36 Puis il mit l’espace de trois journées de chemin entre lui et Jacob. Et Jacob faisait paître le reste du troupeau de Laban.
En hij stelde een weg van drie dagen tussen hem, en tussen Jakob; en Jakob weidde de overige kudde van Laban.
37 Jacob prit des baguettes vertes de peuplier, d’amandier et de platane; il y pela des bandes blanches, mettant à nu le blanc qui était sur les baguettes.
Toen nam zich Jakob roeden van groen populierenhout, en van hazelaar, en van kastanjen; en hij schilde daarin witte strepen, ontblotende het wit, hetwelk aan die roeden was.

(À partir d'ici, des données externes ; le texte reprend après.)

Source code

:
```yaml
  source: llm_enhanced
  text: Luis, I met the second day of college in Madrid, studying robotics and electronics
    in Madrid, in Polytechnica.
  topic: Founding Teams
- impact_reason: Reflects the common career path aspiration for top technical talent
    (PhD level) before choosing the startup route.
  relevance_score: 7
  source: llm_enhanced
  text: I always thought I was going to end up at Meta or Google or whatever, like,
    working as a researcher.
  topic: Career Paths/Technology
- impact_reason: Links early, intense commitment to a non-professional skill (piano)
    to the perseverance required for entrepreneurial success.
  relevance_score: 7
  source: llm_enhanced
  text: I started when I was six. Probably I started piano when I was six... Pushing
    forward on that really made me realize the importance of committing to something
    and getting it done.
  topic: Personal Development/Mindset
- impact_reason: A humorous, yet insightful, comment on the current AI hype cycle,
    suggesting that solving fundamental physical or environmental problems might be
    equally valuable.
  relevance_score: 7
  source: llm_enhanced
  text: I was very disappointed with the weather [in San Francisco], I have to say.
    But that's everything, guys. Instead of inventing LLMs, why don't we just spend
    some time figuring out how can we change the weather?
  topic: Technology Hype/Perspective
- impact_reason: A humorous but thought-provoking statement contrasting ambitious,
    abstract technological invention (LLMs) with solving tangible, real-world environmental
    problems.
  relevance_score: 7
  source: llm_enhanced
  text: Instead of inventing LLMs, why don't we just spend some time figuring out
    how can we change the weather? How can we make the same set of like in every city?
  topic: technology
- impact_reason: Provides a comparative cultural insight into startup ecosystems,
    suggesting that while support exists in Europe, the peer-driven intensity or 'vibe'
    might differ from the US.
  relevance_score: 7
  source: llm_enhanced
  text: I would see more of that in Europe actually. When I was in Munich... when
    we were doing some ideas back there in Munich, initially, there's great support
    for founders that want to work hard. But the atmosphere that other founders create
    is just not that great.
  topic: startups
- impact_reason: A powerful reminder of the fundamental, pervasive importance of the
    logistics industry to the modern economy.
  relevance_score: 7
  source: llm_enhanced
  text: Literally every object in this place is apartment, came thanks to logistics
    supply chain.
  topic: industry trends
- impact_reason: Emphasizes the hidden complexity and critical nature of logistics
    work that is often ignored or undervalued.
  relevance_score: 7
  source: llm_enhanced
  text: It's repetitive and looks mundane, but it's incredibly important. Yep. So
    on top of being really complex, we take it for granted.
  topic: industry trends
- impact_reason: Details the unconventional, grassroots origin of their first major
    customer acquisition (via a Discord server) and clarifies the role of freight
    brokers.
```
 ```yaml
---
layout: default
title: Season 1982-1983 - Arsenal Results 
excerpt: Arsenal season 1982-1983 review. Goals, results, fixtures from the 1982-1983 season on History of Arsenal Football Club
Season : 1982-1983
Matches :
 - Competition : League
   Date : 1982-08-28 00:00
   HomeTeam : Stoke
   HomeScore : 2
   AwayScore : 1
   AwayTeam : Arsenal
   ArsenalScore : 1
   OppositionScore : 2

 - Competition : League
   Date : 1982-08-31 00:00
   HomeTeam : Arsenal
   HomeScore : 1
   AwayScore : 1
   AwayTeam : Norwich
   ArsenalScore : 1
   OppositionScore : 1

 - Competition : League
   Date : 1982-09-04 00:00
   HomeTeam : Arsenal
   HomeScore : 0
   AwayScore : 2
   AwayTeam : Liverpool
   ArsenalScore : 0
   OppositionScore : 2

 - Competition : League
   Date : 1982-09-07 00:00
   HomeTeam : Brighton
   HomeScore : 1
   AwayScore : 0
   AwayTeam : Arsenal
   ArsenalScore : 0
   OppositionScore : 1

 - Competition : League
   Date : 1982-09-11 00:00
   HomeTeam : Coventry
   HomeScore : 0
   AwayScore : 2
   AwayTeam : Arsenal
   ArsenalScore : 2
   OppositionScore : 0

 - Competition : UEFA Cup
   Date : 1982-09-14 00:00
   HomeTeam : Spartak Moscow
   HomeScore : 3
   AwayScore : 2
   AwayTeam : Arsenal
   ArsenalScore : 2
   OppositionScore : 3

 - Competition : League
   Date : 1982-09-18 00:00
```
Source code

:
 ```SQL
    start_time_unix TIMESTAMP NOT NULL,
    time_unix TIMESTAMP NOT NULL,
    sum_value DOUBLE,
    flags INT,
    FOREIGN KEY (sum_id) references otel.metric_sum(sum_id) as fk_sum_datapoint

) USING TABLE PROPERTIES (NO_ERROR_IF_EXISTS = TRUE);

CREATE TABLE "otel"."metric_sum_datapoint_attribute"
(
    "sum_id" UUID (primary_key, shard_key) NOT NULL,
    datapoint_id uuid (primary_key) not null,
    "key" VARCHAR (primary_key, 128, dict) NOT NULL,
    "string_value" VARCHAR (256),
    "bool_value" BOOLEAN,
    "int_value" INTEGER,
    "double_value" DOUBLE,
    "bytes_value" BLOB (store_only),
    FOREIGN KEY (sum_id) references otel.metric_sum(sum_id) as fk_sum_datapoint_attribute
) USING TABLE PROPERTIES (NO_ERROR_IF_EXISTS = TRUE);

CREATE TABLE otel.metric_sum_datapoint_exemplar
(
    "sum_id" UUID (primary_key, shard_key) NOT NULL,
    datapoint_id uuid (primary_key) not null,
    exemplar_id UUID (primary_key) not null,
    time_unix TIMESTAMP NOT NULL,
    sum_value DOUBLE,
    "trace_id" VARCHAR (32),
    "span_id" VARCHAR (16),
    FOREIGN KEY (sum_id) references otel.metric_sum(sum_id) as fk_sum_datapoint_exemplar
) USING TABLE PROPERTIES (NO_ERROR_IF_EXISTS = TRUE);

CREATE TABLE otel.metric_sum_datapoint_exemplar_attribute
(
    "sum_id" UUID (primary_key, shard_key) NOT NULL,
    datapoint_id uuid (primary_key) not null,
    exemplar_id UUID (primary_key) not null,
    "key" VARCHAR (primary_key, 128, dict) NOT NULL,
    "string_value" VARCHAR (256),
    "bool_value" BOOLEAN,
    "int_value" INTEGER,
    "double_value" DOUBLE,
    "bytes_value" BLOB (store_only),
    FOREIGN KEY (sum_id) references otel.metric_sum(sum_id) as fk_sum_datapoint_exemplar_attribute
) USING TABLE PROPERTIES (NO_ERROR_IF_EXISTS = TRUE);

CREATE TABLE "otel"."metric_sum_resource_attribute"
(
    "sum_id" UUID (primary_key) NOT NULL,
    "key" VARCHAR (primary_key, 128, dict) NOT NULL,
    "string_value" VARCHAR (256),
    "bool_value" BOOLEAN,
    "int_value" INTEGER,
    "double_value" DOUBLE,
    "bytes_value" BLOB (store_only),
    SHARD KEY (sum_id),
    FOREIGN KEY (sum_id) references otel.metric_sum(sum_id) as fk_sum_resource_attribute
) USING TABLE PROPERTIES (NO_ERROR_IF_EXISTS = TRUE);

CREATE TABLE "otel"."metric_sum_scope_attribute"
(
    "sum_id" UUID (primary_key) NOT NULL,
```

38 Puis il plaça les baguettes qu’il avait pelées en regard des brebis dans les rigoles, dans les abreuvoirs où les brebis venaient boire; et elles entraient en chaleur quand elles venaient boire.
En hij legde deze roeden, die hij geschild had, in de goten, en in de drinkbakken van het water, waar de kudde kwam drinken, tegenover de kudde; en zij werden verhit, als zij kwamen om te drinken.
39 Et les brebis, entrant en chaleur devant les baguettes, faisaient des petits rayés, tachetés et marquetés.
Als dan de kudde verhit werd bij de roeden, zo lammerde de kudde gesprenkelde, gespikkelde, en geplekte.
40 Jacob mettait à part les agneaux, et il tournait la face du troupeau vers ce qui était rayé et tout ce qui était noir dans le troupeau de Laban. Il se fit ainsi des troupeaux à lui, qu’il ne joignit pas au troupeau de Laban.
Toen scheidde Jakob de lammeren, en hij wendde het gezicht der kudde op het gesprenkelde, en al het bruine onder Labans kudde; en hij stelde zijn kudden alleen, en hij zette ze niet bij de kudde van Laban.
41 En outre, c’était quand les brebis vigoureuses entraient en chaleur que Jacob mettait sous les yeux des brebis les baguettes dans les abreuvoirs, afin qu’elles entrassent en chaleur près des baguettes.
En het geschiedde, telkens als de kudde der vroegelingen verhit werd, zo stelde Jakob de roeden voor de ogen der kudde in de goten, opdat zij hittig werden bij de roeden.
42 Quand les brebis étaient chétives, il ne les mettait point, en sorte que les agneaux chétifs étaient pour Laban, et les vigoureux pour Jacob.
Maar als de kudde spade hittig werd, zo stelde hij ze niet, zodat de spadelingen Laban, en de vroegelingen Jakob toekwamen.
43 Cet homme devint ainsi extrêmement riche; il eut de nombreux troupeaux, des servantes et des serviteurs, des chameaux et des ânes
En die man brak gans zeer uit in menigte, en hij had vele kudden, en dienstmaagden, en dienstknechten, en kemelen, en ezelen.